The picturesque village of Zermatt (1,620 m above sea level) is a well-known mountain resort located in the southern canton of Valais. Its biggest appeal is the world-famous Matterhorn which attracts skiers, snowboarders, hikers, mountain-bikers and climbers alike. Not only is its summit 4,478 metres high (making it one of the highest summits in Europe), but it also has quite a unique pyramidal shape with its four faces facing the four compass points.

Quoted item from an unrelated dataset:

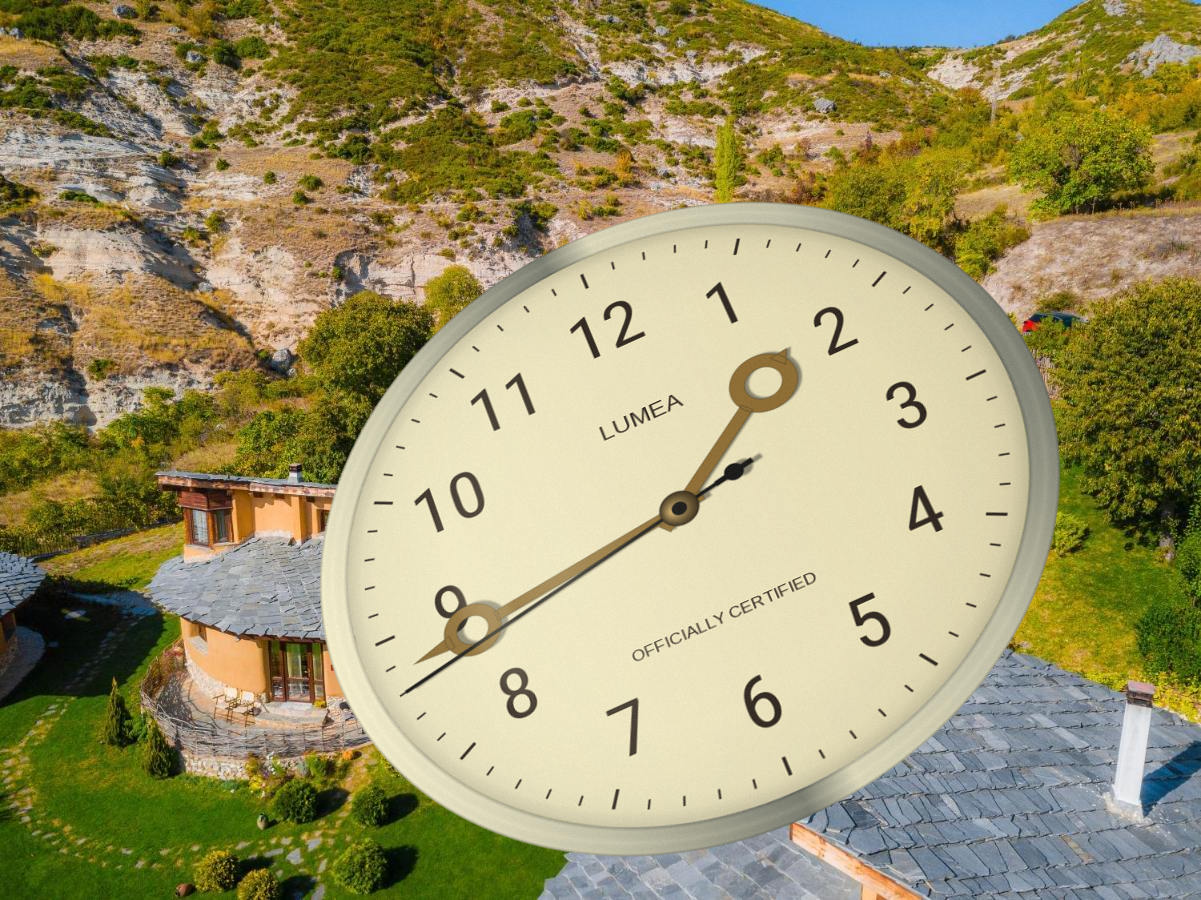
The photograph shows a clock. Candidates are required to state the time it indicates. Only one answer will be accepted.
1:43:43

Zermatt is a small town with a population of barely 6,000, however, the endless flocks of tourists multiply the number by several times. To minimise the air pollution that could obstruct the views of Matterhorn, the entire town has been car-free for nearly six decades (since 1961). On top of that, it’s won awards as the most self-sustaining mountain resorts in Switzerland. Quite impressive, right?

Getting To Zermatt

First, we needed to decide what our plan is. Due to my boyfriend’s work schedule and our will to keep the costs to a minimum, it had to be a day trip. There’s plenty of activities to do around Zermatt, and after a bit of research, we decided on an easy hike for the first trip. Let’s leave mountain-biking, via ferratas and conquering nearby peaks for some other time.

Whichever location you are travelling from, before getting to the destination, you will end up at Täsch – the last town in Matter valley before Zermatt where cars are allowed. If you’ve arrived by car, here you can park it at the train station (or any other of the parking lots which there are plenty of) to continue the journey via train that runs every 20 minutes. Only a shy 15 minutes later you will have reached Zermatt.

Five Lakes Walk

There’s plenty of hiking trails in Zermatt and as anywhere in Switzerland you’ll find one to your liking. We are photography geeks and are always on the lookout for scenic and iconic views, and that made our choice very easy – it had to be the five lakes walk or 5-Seenweg as it’s called locally.

It’s a 9.3 km long route with medium difficulty and will take you about 2.5 hours walking time. I would suggest planning for longer if you want to have a picnic, wander off the trail or, like us, use to spend a lot of time snapping the perfect shots. The scenery is breathtaking and it’s very easy to get carried away!

It’s not hard to follow the path as there are signs on all the main intersections, plus maps showing your location and where you should head next. The walk will take you to past five lakes – Stellisee, Grindjisee, Grünsee, Moosjisee and Leisee – which each will offer different views and surroundings. You can see the Matterhorn reflecting in three of the lakes, which allows you to recreate some of the most iconic Swiss mountain photos.

The biggest highlight of the hike for me was, of course, the amazing views of Matterhorn, but not only that. The relatively high altitude (up to 2578 m above sea level) makes the scenery unlike what I’m used to where we live, especially being above the tree line. It looks rough, bare and sometimes as a huge barren quarry.

Animal lovers (yup, that’s me!) will enjoy spotting marmots and squirrels running for cover and black-faced sheep casually waddling around. Zermatt being a tourist-busy area, the local sheep are accustomed to human company and will let you stroke them.

We spotted a lot of bikers and bike trails, and we are very keen to return to Zermatt with our bikes and ride some of those trails. It’s an amazing place to do it! Especially, if you have weak knees when it comes to downhill hiking… All in all, it was a great day out and left us with a good taste of what Zermatt has to offer. We’ll be coming back for more!


Just because there are several options to get to Täsch/Zermatt, I will only outline the costs that we paid locally:

  • Parking in Täsch train station – CHF 13.50 (up to 8 hours of parking; full day would be CHF 15.50)
  • Return train ticket Täsch – Zermatt – Täsch – CHF 16.40
  • Funicular and gondola Zermatt – Sunnegga – Blauherd station where the hike starts – CHF 30

We hiked back down to Zermatt, which is not a part of the trail but will save you some money. Alternatively, you can take the funicular down from Sunnegga (where the trail ends) station (CHF 16) or hire kick bikes (CHF 18) which could be a great fun to enjoy the downhill to Zermatt.